In this context, the health team off late has identified a potential ‘Accounting buddy family’ for our family with poor HSB.

How is our potential ‘Accounting buddy family’?

Just 20 km away is another family matched for education and occupation of parents having a 22-year-old son living with (NOT suffering from) CP on wheel chair. There’s a father here, who migrated away from his parent state to cut the ties from his so-called relatives and friends who would comment on the child. There’s a mother who is running a small shop from the veranda of her home to support the family while being available for the son. There’s a 20-year-old sister pursuing Physiotherapy bachelors on loan while volunteering in the evenings with a Physiotherapist. The parents who are educated up to ‘only’ higher primary schooling were openly discussing with the team if their son would have any sexual instincts which he wouldn’t be able to communicate and about options on how to manage it. The family knows not of the term ‘emotional support animal’ but have discovered on their own that cats and dogs help the family to relax, to be peaceful; somehow the special member of the family is attached beautifully with the cats.

Current status?

The health team which was at the verge of giving up is now assessing the feasibility of bringing together the 2 families for a meeting. This time, there’s a never-before positive vibe in the preparation.

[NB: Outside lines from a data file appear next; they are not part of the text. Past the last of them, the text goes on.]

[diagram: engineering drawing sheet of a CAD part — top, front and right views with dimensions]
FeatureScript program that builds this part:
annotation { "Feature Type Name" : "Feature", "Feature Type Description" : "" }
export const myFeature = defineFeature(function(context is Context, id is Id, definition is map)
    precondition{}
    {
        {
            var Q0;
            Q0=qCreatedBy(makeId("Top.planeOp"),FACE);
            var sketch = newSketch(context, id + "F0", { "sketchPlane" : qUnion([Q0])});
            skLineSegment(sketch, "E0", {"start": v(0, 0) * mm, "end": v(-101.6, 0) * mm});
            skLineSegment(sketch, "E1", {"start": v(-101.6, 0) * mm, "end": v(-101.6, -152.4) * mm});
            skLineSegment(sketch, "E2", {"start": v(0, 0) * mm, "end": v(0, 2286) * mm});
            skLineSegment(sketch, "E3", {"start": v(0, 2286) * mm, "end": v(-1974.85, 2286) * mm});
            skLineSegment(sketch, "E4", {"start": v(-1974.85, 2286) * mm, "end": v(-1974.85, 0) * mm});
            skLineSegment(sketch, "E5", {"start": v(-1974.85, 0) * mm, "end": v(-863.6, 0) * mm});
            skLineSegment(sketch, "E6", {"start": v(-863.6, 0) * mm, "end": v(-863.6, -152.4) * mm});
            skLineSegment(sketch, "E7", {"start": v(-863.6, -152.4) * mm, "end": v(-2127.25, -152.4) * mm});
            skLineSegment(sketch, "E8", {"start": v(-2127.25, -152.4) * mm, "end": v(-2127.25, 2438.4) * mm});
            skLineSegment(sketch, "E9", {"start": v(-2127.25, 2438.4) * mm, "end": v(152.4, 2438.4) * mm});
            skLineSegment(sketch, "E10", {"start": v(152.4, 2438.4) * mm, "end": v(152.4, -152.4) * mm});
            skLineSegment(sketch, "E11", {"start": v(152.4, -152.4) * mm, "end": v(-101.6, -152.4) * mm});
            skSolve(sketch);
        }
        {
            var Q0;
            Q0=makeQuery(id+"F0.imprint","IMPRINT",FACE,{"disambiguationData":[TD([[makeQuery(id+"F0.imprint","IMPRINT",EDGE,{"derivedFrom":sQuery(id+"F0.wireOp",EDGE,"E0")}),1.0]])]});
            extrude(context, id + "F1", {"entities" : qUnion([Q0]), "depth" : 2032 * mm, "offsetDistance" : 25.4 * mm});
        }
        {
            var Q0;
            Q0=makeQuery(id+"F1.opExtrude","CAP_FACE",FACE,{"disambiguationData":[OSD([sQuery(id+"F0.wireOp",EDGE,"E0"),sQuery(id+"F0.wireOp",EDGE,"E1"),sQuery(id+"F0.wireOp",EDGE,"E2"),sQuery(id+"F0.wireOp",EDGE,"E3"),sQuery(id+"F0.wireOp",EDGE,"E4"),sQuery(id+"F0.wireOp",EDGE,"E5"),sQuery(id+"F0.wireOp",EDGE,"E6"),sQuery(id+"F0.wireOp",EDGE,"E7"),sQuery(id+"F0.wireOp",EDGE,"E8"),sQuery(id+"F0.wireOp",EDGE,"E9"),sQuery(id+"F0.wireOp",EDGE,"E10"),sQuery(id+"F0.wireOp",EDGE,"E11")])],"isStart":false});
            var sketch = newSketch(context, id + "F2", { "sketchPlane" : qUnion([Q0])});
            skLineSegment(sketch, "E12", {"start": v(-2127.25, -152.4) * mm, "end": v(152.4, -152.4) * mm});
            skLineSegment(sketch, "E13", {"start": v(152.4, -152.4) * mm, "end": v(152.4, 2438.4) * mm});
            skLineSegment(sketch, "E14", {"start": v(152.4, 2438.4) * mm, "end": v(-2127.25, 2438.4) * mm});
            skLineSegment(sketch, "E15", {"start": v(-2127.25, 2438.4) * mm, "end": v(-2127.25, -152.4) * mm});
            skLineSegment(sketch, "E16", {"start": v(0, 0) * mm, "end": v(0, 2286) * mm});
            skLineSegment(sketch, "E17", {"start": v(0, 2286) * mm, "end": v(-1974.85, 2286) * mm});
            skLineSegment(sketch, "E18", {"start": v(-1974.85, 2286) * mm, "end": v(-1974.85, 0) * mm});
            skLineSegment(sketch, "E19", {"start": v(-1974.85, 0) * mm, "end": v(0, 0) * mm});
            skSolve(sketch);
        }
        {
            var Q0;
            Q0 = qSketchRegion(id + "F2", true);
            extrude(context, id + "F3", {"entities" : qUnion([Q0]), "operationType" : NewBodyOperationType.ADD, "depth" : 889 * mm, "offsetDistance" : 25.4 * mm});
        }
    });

After all, at difficult circumstances, best what a public health expert can do is to facilitate a meeting between varied spectrum of individuals / any stake holders for that matter, moderate the discussions and attempt to direct the conclusion towards positive health.

Can ‘Buddy pairing’ modify rehabilitation care seeking behaviour?

Disclaimer: The views expressed in this blog are solely those of the authors and do not necessarily reflect the views of the IAPSM or its affiliates.